Antonis Kablionis

Personal information
- Full name: Antonios Kablionis
- Date of birth: 24 October 1991 (age 34)
- Place of birth: Athens, Greece
- Height: 1.74 m (5 ft 9 in)
- Position(s): Right back; winger;

Youth career
- 2008–2009: Erlangen-Bruck
- 2009–2010: Jahn Regensburg

Senior career*
- Years: Team / Apps / (Gls)
- 2010–2011: Freier TuS Regensburg / 8 / (2)
- 2011–2014: AO Chania / 54 / (2)
- 2014–2015: Trikala / 30 / (11)
- 2015–2016: AEL / 0 / (0)
- 2016: → Pydna Kitros (loan)
- 2016: Apollon Larissa / 13 / (7)
- 2017: Trikala / 8 / (0)
- 2017: Ialysos / 4 / (0)
- 2018–2019: Olympiacos Volos / 0 / (0)
- 2019: Trikala / 1 / (0)
- 2020: Almopos Aridea / 6 / (3)
- 2020-: SV Dessau 05 / 7 / (1)

= Antonis Kablionis =

Greek footballer

Antonis Kablionis (Αντώνης Καμπλιώνης; born 24 October 1991) is a Greek professional footballer who plays both as a defender and a winger.

== Career ==
He began his career in Germany in 2008, from the youth team of FSV Erlangen-Bruck, and in 2009 he played for the youth team of SSV Jahn Regensburg in the Under 19 Bundesliga.

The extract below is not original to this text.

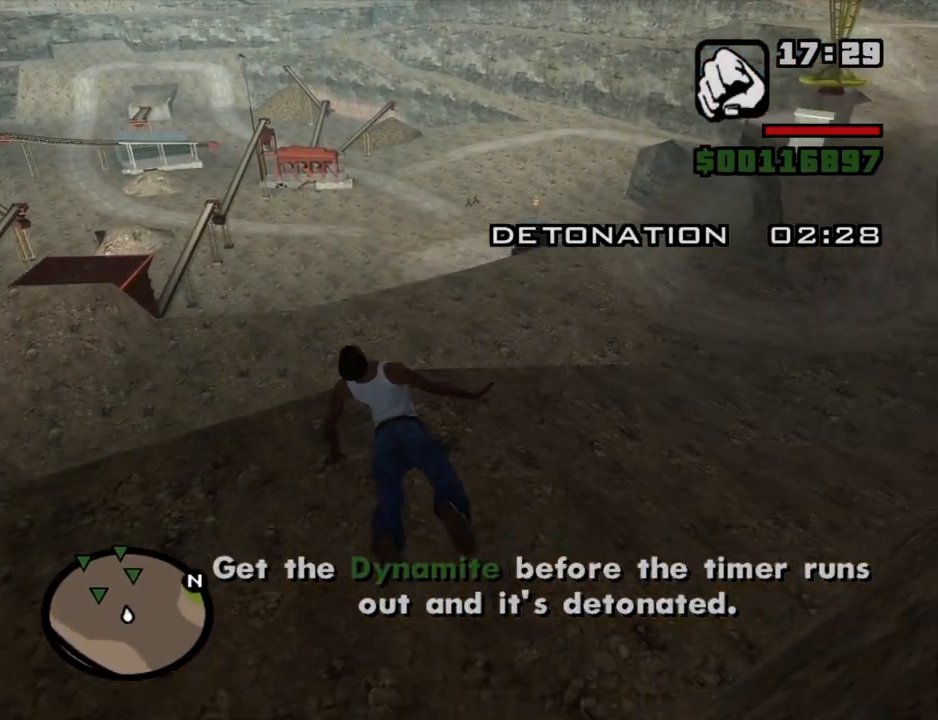
{"keys": ["w"], "mouse": [], "events": []}
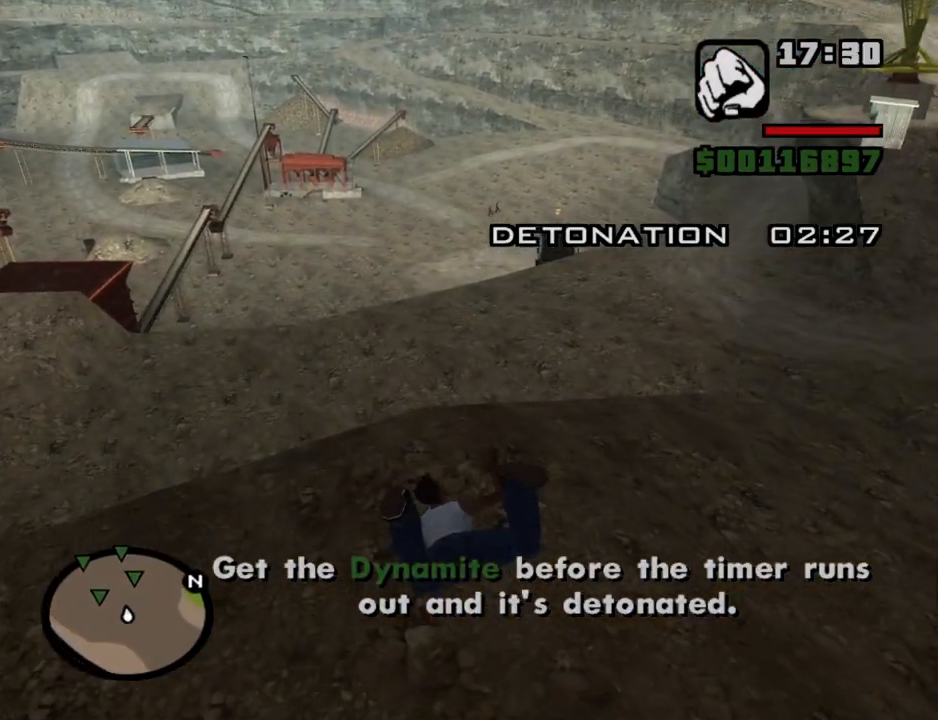
{"keys": ["w"], "mouse": [], "events": []}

He competed in 24 games and scored 1 goal. He then moved on and continued his career at Freier TuS Regensburg in the Bayernliga. In the summer of 2011, he signed with the Greek Football League club AO Chania. He competed with the Cretan club for almost 3 years and in August 2014, he signed for A.O. Trikala in the Greek Gamma Ethniki. On 27 August 2015 he signed with AEL. On 1 February 2016 Kablionis was given on loan to Gamma Ethniki club Pydna Kitros until the end of the season.